◆ Brief
Lay out every line of the data below as a numbered list, skipping blank lines and leaving out the pictures.

◆ Materials provided
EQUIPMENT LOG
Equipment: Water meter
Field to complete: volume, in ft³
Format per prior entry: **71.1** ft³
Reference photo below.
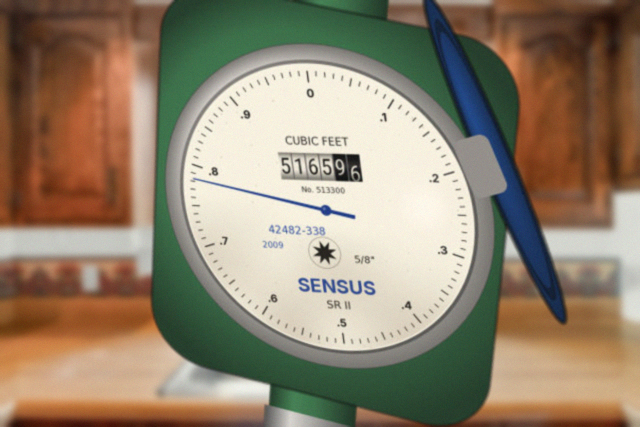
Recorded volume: **516595.78** ft³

◆ Response area
1. EQUIPMENT LOG
2. Equipment: Water meter
3. Field to complete: volume, in ft³
4. Format per prior entry: **71.1** ft³
5. Reference photo below.
6. Recorded volume: **516595.78** ft³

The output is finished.